Na cabine ao lado: Luana Moreira, 17.

O suspiro de alívio ainda vem acompanhado de dúvida, pois, a qualquer momento, posso ser capturado.

O valor de cento e oitenta sizos é descontado de minha conta virtual para o valor de duas passagens até Nova Rodésia — a região que recebe, armazena e distribui grande parte dos produtos alimentícios da Terra Oeste.

— Você é dona de si graças à lei de emancipação da Província, mas não pode pagar sua própria passagem — cochicho para Kulina. — Pensei que indígenas tinham privilégios.

Como sempre, a resposta vem com um olhar especial. Dessa vez, algumas palavras de sarcasmo o acompanham.

— Definitivamente você não pertence a este futuro. Volte à realidade, por favor — sussurra Kulina.

Suas palavras me fazem pensar se houve um tempo em que indígenas eram protegidos e tinham seus espaços respeitados. Se esse período existiu, ele se foi há séculos. As tribos que conseguiram sobreviver se escondem na selva atrás de mitos e lendas espalhados pela Província. Muitos órfãos como Kulina se abrigam em grupos perseguidos pelo governo.

O cartão de confirmação de compra é impresso. Ao entrar no ônibus robusto, encaro sorrateiramente cada passageiro. Qualquer um deles pode estar seguindo nossos passos. Sobraram vários assentos vazios.

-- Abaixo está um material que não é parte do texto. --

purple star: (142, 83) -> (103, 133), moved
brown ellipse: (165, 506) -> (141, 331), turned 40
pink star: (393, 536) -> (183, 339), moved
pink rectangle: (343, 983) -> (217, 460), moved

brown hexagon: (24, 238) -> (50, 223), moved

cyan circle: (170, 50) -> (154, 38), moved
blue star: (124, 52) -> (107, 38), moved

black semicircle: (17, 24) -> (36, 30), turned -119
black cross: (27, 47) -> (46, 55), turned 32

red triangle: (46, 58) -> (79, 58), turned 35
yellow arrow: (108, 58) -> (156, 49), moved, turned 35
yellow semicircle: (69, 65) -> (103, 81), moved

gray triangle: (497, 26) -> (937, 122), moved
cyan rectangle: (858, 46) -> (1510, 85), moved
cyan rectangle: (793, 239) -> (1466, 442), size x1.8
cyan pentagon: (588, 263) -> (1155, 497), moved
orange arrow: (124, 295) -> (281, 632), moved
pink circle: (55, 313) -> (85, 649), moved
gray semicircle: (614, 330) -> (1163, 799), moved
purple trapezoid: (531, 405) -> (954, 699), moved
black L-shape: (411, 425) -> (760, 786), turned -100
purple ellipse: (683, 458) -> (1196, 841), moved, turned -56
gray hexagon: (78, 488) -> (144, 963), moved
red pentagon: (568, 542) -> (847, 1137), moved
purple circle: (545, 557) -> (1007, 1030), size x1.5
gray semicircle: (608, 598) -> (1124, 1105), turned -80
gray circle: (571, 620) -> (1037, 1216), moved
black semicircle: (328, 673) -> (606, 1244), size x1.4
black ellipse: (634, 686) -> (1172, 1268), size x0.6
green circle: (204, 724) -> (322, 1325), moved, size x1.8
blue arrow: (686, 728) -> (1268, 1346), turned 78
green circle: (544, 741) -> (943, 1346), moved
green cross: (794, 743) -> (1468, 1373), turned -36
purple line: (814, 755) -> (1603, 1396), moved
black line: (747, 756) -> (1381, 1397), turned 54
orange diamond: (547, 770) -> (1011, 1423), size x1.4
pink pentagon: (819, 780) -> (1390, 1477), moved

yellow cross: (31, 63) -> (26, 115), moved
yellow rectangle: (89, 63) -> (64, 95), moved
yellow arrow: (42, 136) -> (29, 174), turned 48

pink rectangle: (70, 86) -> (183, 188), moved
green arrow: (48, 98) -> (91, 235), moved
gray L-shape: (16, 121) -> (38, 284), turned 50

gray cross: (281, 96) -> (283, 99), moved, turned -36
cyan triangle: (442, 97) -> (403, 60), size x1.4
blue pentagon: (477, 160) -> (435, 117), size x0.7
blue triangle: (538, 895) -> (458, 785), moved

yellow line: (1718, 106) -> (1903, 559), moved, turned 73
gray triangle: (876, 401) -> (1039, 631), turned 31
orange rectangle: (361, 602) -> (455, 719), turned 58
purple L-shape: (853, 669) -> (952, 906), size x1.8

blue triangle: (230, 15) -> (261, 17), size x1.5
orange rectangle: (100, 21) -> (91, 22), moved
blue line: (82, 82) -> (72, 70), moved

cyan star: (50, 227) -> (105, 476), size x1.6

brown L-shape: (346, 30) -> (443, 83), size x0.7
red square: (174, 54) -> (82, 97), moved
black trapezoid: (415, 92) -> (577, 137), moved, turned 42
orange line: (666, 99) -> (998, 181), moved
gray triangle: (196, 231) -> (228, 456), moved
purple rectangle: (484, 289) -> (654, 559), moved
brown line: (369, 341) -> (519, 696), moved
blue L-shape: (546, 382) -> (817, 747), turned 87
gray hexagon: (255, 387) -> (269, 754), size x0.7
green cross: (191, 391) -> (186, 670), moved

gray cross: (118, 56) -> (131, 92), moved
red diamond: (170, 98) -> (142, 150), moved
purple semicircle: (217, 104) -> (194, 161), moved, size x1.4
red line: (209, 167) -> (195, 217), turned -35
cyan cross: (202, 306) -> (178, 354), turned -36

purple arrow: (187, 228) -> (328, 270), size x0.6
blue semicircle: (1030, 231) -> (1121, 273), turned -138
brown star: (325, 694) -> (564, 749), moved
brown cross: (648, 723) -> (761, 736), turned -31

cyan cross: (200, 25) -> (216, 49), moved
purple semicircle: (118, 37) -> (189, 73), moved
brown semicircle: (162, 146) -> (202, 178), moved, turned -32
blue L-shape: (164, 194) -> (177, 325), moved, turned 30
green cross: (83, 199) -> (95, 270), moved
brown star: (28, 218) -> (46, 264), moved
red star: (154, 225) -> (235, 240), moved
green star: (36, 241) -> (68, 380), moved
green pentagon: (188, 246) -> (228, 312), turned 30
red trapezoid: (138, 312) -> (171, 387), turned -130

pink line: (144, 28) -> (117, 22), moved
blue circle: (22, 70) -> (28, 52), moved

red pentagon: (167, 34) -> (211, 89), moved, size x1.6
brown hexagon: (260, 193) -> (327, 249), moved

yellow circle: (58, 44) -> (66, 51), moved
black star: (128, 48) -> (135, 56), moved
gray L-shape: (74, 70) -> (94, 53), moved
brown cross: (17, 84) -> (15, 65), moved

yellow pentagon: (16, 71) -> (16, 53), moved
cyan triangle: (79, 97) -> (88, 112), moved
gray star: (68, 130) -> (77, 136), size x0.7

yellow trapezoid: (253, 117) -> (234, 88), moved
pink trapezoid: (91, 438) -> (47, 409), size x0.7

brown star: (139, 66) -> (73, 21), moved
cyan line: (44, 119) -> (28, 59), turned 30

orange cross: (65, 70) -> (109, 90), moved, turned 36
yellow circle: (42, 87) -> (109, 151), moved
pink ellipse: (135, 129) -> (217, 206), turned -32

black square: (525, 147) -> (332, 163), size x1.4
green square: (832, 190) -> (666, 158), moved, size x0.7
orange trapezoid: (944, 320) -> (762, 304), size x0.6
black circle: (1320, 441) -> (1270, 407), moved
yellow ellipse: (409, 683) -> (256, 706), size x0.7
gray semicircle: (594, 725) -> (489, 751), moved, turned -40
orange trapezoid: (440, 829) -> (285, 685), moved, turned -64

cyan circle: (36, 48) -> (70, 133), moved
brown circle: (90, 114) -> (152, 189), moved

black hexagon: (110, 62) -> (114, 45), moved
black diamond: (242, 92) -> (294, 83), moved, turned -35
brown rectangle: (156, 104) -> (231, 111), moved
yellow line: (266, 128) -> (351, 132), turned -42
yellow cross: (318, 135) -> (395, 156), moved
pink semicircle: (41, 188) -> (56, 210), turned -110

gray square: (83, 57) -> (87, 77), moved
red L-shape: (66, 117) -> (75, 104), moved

As noites de viagem clandestina me renderam garantia de voltar com suprimentos para o acampamento, mas cobraram um preço extra do meu corpo, que clama por longas horas de sono.

Quase fui pego junto ao grupo de recolhedores de metais entres os campos de Fitorremediação. Aquele risco — desnecessário, a meu ver — resultava em fonte de renda para os trabalhadores ilegais. Por algum motivo, havia mais lucro em recolher metal nas raízes de algumas árvores do que em tirar o material do próprio solo contaminado.

Ao menos, adquiri mais resistência e aumento muscular com o manuseio dos pesados maquinários. O porte atlético adquirido durante as missões de mergulho na Marinha estava quase se desvanecendo nos dias angustiantes após o desaparecimento de Cauã, mas logo recuperei o porte físico necessário para chegar até meu destino.

Aqueles dias circulam na minha mente agora. Neste exato momento, sobre a poltrona acolchoada, sinto-me impotente diante do sono.